* WORK REQUEST *
Copy out every line of text in the records below without changing a character. Leave out the pictures.

Stored data entries
/---
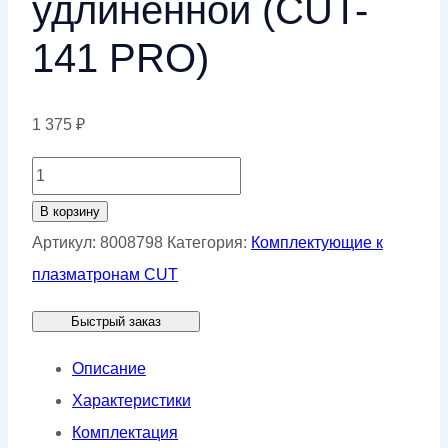
удлиненной (CUT-
141 PRO)
1 375
₽
Количество
товара
В корзину
Поджимная
Артикул:
8008798
Категория:
Комплектующие к
гайка
плазматронам CUT
для
Быстрый заказ
насадки
удлиненной
Описание
(CUT-
Характеристики
141
Комплектация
\---
* REPLY TO THE EXERCISE *
удлиненной (CUT-
141 PRO)
1 375
₽
Количество
товара
В корзину
Поджимная
Артикул:
8008798
Категория:
Комплектующие к
гайка
плазматронам CUT
для
Быстрый заказ
насадки
удлиненной
Описание
(CUT-
Характеристики
141
Комплектация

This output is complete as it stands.